▶ **TASK GOAL**
The answer should consist of all the entries, repeated word for word.

▶ **INFORMATION SHOWN**
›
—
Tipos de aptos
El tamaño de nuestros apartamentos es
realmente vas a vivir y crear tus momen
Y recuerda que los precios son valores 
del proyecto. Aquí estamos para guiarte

▶ **OUTPUT OF THE EXERCISE**
›
—
Tipos de aptos
El tamaño de nuestros apartamentos es
realmente vas a vivir y crear tus momen
Y recuerda que los precios son valores 
del proyecto. Aquí estamos para guiarte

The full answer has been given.